Restate the excerpt on parsing and neural networks starting with "As we have seen" and going on through "for an introduction).", substituting "connectionist models" for "neural networks" throughout.
──────── EXCERPT PROVIDED
The parsing algorithm proceeds by filling the hypotenuse of the rectangle with the information on the morphological categories of input words introducing the rules of the form: preterminal → word (see Figure 4.91). Lexical ambiguities are retained to the extent that we add the different parsing possibilities of a word with their probabilities. For example, for the word le (the), we add the two possible rules in the grammar: Det → the 0.55 and Pron → the 0.3. Next, the algorithm searches if there are higher level structures which have the preterminal used to the right-hand side. For example, we find that it is possible to construct a noun phrase with the following rule: NP → Pron. The probability associated with this rule in the parse table is calculated as follows: π(NP → Pron) * π(Pron → the) = 0.1*0.3=0.03.
In the second diagonal line, the algorithm searches for strings of two words by combining the representations which have already been constructed at the previous level, that of words (see Figure 4.92). For example, it finds that it is possible to construct a sentence with the rule S → NP VP [0, 2] whose probability is calculated in the following manner: π(S → NP VP) π(NP → Pron) π(VP → V) = 0.7*0.0006*0.051 = 0.000021. In a similar manner, the algorithm discovers the possibility of obtaining a sentence in the cell [2, 4]. The cell [1,3] remains empty because the string livre est (book is) does not correspond to any constituent.
In the third step, the algorithm finds the possibility to construct a sentence with the rule S → NP VP in the cell [0.3] (Figure 4.93).
Finally, the algorithm finds a rule whose left-hand side is p and which covers the entire sentence in the cell [0, 4] (Figure 4.94). This allows us to conclude that the string Le livre est intéressant (The book is interesting) is a legitimate sentence according to our grammar. In the case of ambiguity, i.e. two different rules with the same non-terminal symbol in their left-hand side and which cover exactly the same string, we keep only the most probable rule. This is the mechanism that allows the CYK algorithm to resolve the ambiguity.
To find the parse tree, we must enrich the rules with indexes to indicate the extent of each constituent. For example, the rule S → NP VP in the cell [0,4] will be marked in the following manner: S → NP [0,2] VP [2,4].
As we have seen in the sphere of speech, the first investigations on neural networks were presented in the 1940s with the studies by Walter Pitts and Warren McCulloch. After a series of partial successes and failures, neural networks have begun to occupy an important place in the landscape of artificial intelligence in the general sense of the term from the 1980s, particularly following the publication of the book parallel distributed processing by David Rumellheart and his collaborator [RUM 86] (see [JUT 94] and [JOD 94] for an introduction).
Today neural networks bring together an important family of statistical learning algorithms. Some of them, such as perceptrons, follow the supervised learning mode where the network learns by comparing the given input with the correct classification. Other networks adopt a non-supervised learning mode such as Kohonen maps or self-organizing maps (SOM) [KOH 82].
────────────────
──────── DATASET SECTION
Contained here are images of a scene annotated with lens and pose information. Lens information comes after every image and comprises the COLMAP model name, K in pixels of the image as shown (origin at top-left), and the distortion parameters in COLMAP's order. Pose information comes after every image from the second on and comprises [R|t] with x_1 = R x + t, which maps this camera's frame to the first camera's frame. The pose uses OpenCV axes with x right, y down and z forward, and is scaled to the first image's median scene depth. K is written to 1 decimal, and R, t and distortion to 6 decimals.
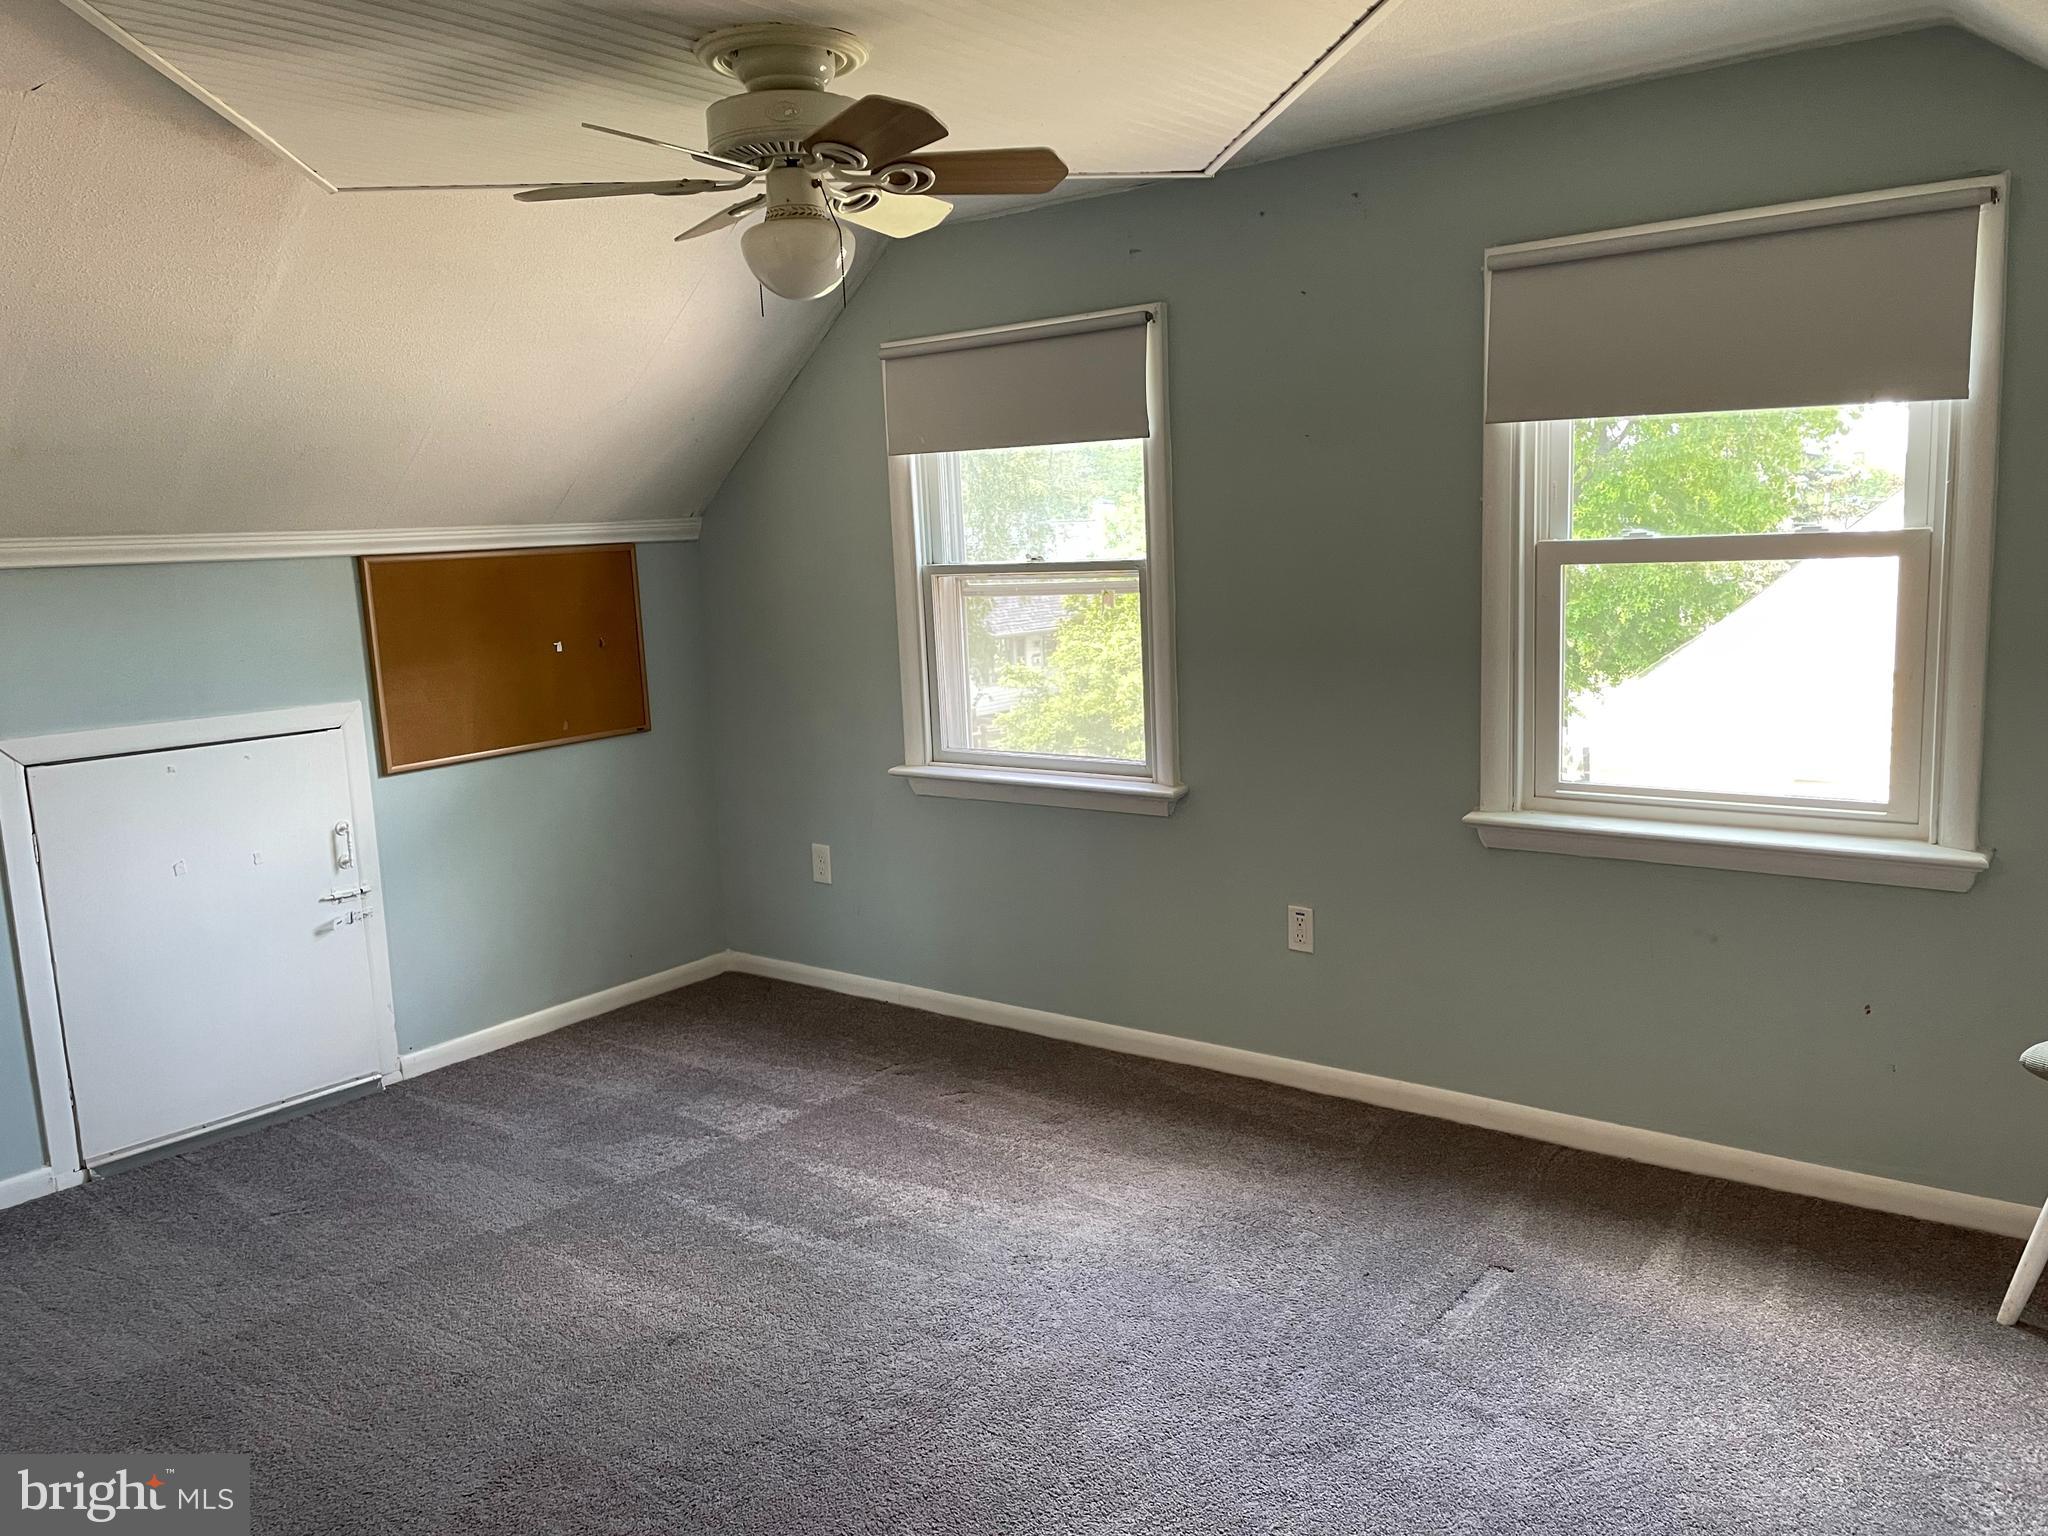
────────────────
**ANSWER SPACE:**
As we have seen in the sphere of speech, the first investigations on connectionist models were presented in the 1940s with the studies by Walter Pitts and Warren McCulloch. After a series of partial successes and failures, connectionist models have begun to occupy an important place in the landscape of artificial intelligence in the general sense of the term from the 1980s, particularly following the publication of the book parallel distributed processing by David Rumellheart and his collaborator [RUM 86] (see [JUT 94] and [JOD 94] for an introduction).